Need to send out work to be published.
Family. Theatre has only ever been family. And people in Kerala. Somehow. Had I something different than I have, I might be happier, but there is little purpose in pursuing such thinking. I need to see what’s good in Edmonton. I will Google Edmonton. I think my favourite part of yesterday was hanging out watching This Is 40, and chatting with Lulu. Names have been changed to protect identities, which is silly because this is the internet, and on the internet, we are all practically naked. Figuratively, while some, literally. I will need to buy a new sketch book.

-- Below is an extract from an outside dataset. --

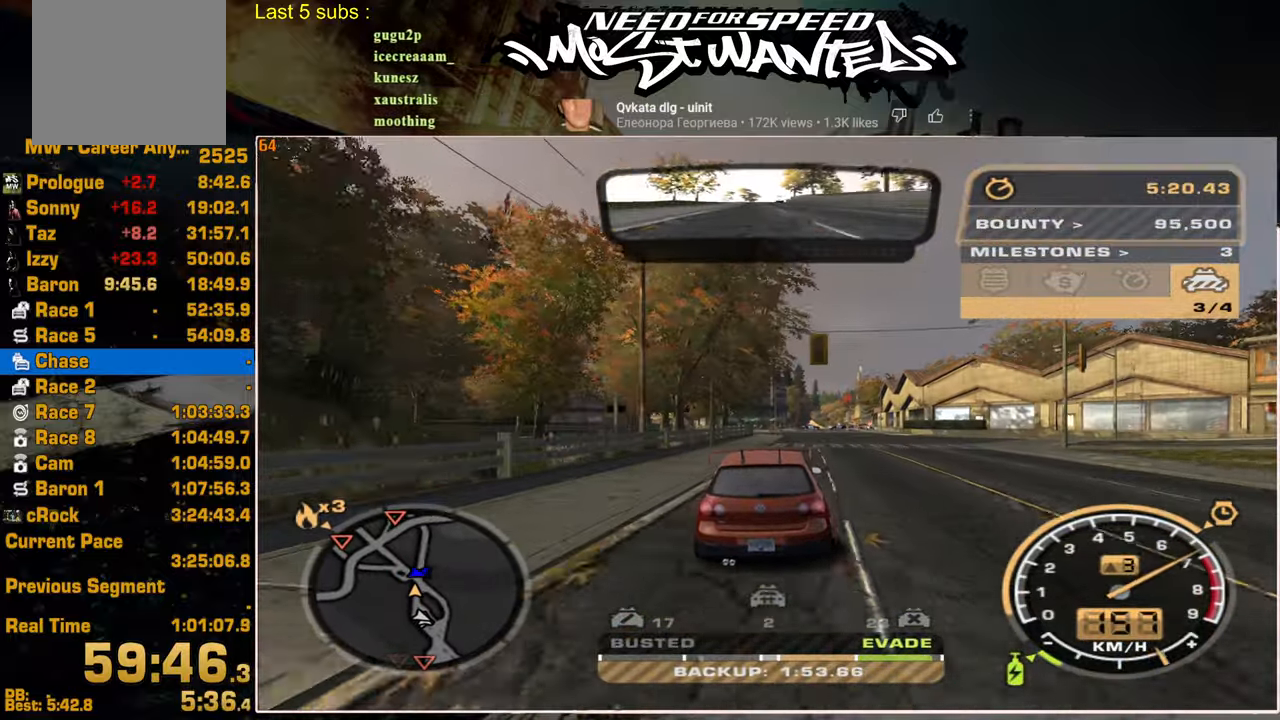
{"buttons": ["R2"], "left_stick": "center", "right_stick": "center", "events": []}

My mother has even admitted she felt I was born to the wrong parents. I could have ice cream but it’s late. My mother has never worn a dress, as a woman, I don’t think. It was raining today. I feel inadequate, physically and otherwise. I am unsure why this is emerging. I love shopping. I love clothes. Since when did this happen? The May edition of Flare has an article about trichotilomania. I was surprised. Maybe I should have ice cream, upstairs. Should. This is a time of being alone. This is a time I need alone.
I want to run around the city myself, though it is so sprawling that it would be a slight challenge. Just drop me off downtown with a map and a camera, I’ll be fine. I need to buy headphones. My jaw is tense. I’m turning into my father. Ha, jaw wise, only. I crave company yet I crave to be alone. I must be a writer.